**ABOUT THIS EXERCISE:** Begin at the line containing "Show me the canvas" and end at the final line of the entries. Please reproduce those lines exactly.

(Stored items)
^^^^^^^^^^^^^^^^

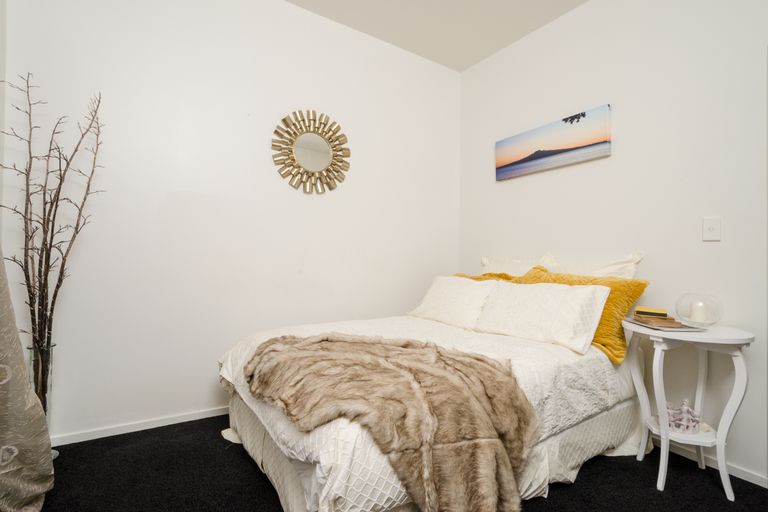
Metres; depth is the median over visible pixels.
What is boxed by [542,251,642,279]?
white pillow
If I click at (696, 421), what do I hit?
figurine
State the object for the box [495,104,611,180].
canvas picture
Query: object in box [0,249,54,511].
curtain
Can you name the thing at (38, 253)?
decorative branches
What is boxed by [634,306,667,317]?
book
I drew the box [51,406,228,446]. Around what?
baseboard
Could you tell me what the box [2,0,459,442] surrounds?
back wall
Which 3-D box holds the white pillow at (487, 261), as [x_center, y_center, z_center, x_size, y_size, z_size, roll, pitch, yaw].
[0.910,0.211,2.808,0.315,0.449,0.676,1,-1,-33]
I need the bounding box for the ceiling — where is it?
[276,0,592,70]
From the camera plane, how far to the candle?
1.78 m
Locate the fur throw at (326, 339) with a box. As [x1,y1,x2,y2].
[241,332,538,511]
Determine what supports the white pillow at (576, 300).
on the bed
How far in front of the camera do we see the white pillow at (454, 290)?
2.49 m
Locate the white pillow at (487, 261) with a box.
[480,253,551,276]
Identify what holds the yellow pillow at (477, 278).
on the bed
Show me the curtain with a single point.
(21, 373)
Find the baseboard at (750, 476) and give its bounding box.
[658,440,767,488]
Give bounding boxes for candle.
[690,301,707,322]
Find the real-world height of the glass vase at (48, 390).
0.563 m
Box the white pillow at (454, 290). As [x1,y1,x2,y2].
[409,274,498,328]
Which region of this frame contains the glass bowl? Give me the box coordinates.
[675,292,722,326]
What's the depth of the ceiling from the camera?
2.75 m
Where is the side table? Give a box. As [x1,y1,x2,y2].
[624,318,753,500]
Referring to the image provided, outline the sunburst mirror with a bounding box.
[271,109,350,193]
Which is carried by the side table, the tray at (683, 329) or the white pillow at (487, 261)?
the tray at (683, 329)
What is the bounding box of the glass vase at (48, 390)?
[25,343,58,458]
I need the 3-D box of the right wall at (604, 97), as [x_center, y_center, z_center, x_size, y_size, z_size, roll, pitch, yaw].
[1.698,-0.326,1.938,0.125,2.738,3.717,1,-1,-33]
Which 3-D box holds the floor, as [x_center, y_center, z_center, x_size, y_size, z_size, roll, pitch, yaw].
[0.222,1.049,1.130,3.243,0.097,3.841,1,-1,-33]
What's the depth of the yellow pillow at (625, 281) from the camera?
1.99 m
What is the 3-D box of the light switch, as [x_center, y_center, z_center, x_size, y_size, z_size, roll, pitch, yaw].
[1.624,-0.134,1.907,0.017,0.117,0.072,1,-1,-33]
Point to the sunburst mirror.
(326, 151)
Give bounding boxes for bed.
[219,270,650,511]
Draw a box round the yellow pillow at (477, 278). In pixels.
[454,272,522,281]
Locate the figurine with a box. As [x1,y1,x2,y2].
[665,399,701,433]
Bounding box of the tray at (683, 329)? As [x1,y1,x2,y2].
[624,316,707,331]
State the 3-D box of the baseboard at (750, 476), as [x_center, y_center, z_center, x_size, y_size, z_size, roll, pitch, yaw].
[1.296,1.016,2.400,0.013,0.055,2.969,1,-1,-33]
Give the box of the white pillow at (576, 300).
[471,279,610,354]
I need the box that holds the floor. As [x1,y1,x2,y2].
[15,413,767,511]
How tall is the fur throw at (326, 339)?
0.491 m
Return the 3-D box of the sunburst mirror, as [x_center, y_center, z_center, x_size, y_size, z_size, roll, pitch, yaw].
[-0.496,-0.729,2.685,0.580,0.598,0.039,1,-1,-33]
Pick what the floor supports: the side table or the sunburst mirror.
the side table
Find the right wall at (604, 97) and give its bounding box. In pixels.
[459,0,767,487]
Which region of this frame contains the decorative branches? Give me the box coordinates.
[0,74,104,372]
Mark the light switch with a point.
(711, 229)
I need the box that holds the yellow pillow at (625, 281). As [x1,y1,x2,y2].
[518,264,650,362]
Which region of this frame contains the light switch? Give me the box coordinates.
[702,216,720,241]
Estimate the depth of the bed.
1.68 m
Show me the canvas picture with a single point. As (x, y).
(532, 157)
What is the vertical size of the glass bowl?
0.150 m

^^^^^^^^^^^^^^^^

**WRITTEN REPLY:**
Show me the canvas picture with a single point. As (x, y).
(532, 157)
What is the vertical size of the glass bowl?
0.150 m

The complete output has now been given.